Your sleep position possibly affects dry eyes
A recent scientific paper published in Cornea 2017 (May; 36 (5): 567-571) did a study to see whether a patient’s sleep position affects dry eyes and meibomian gland function. I have already talked in my blog posts about humidity in the bedroom, and I have always been fascinated by sleep position. I think sleep position can affect us biomechanically depending on how we sleep, whether it affects our shoulders or twists our backs and hips. It can also affect us regarding periorbital swelling in the morning because people who sleep with their face on the pillow, make the cheeks more dependent and hence more swelling around the eyes in the morning.

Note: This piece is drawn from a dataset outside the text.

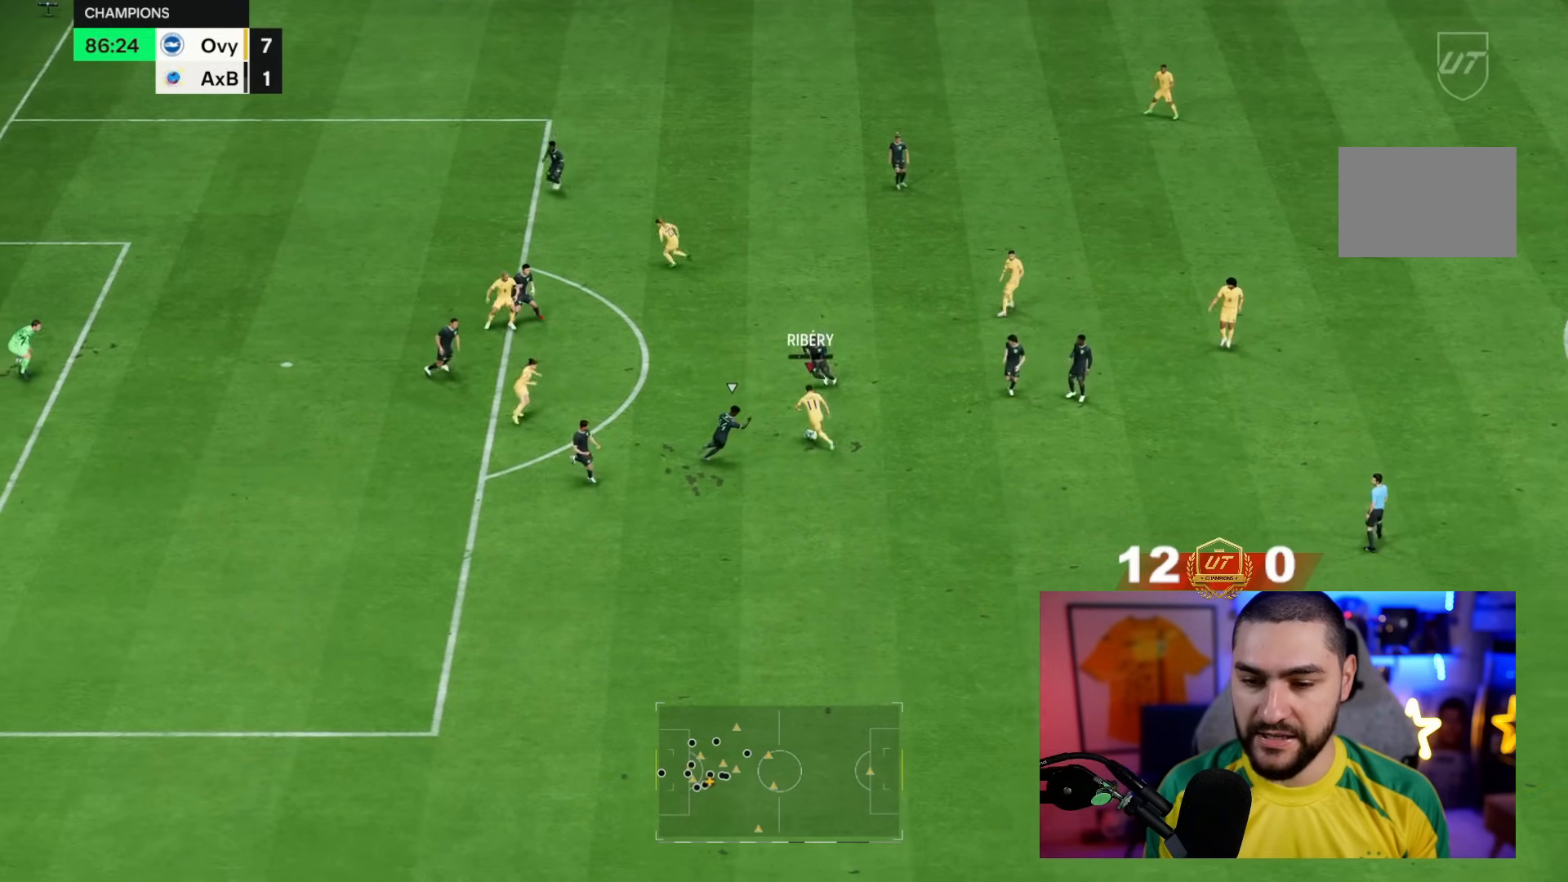
{"dt_ms": 500, "buttons": [], "left_stick": "down-right", "right_stick": "center", "events": [[100, "left_stick", "right"], [317, "left_stick", "down-right"]]}
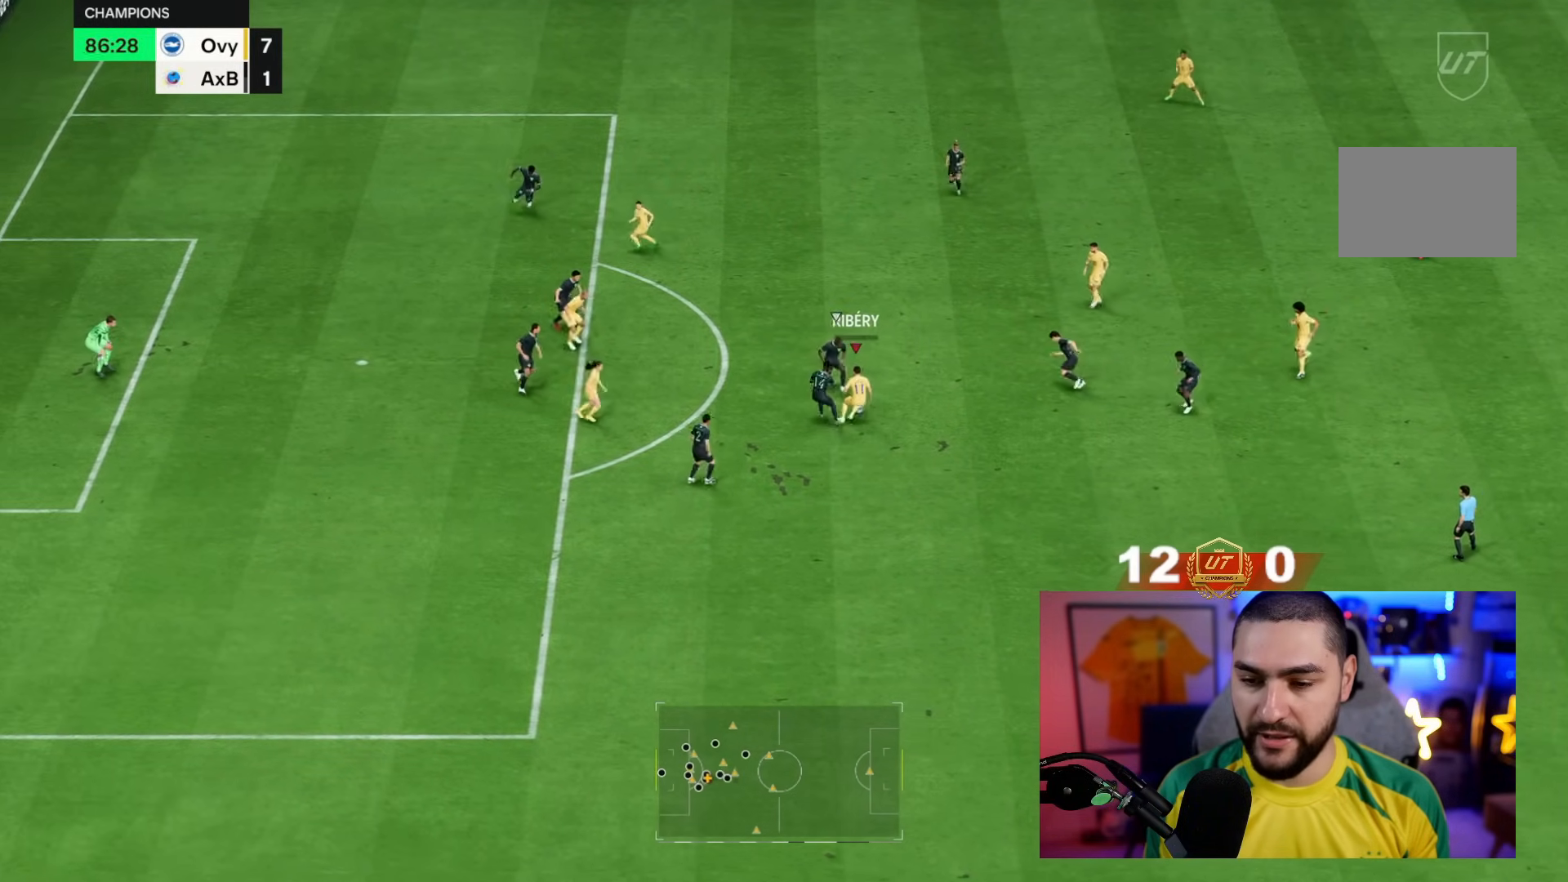
{"dt_ms": 1000, "buttons": [], "left_stick": "up-right", "right_stick": "center"}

Sleeping on your back in the supine position has a lot of advantages biomechanically on joints, and other advantages apparently include a better tear film. Sleeping prone with your face into the pillow not only gives you swelling around the eyes but results in a dryer eye. It can also result in more allergies because the eye is in closer contact with the pillow which contains allergens.
I digress. Back to the study done in the Department of the Ophthalmology at the Nassau University Medical Centre in New York State about whether your sleep position affects dry eyes. They looked at 100 patients who had dry eye disease and a control group of 25 age-matched, but asymptomatic patients. It was a questionnaire study about their sleeping habits and also to ascertain their ocular surface disease index (OSDI). Each patient was examined for dry eye presence and severity using fluorescein corneal staining and other tests. The other tests included Schirmer’s testing and the tear osmolarity levels plus of course clinical examination.
The doctors found a significant difference between those patients sleeping on their back (supine), to those sleeping on their left side, using green lissamine staining of the eye surface. The ocular surface disease index (OSDI) scores were higher in patients who slept both either on their right or left side and lower in those who slept supine on their back. However, there was no relationship found between sleep position and the degree of meibomian gland dysfunction. They concluded that patients who sleep on their side or face down and who have dry eye symptoms might well find that changing their sleep position to lying on their back can alter their dry eye symptoms.
It is very difficult when you are asleep to control the position in which you are, but if you do slightly wake up in the night think about this and pop yourself back onto your back or even on your left side or right side, rather than have your face pillow in the pillow. Let me know if it works for you.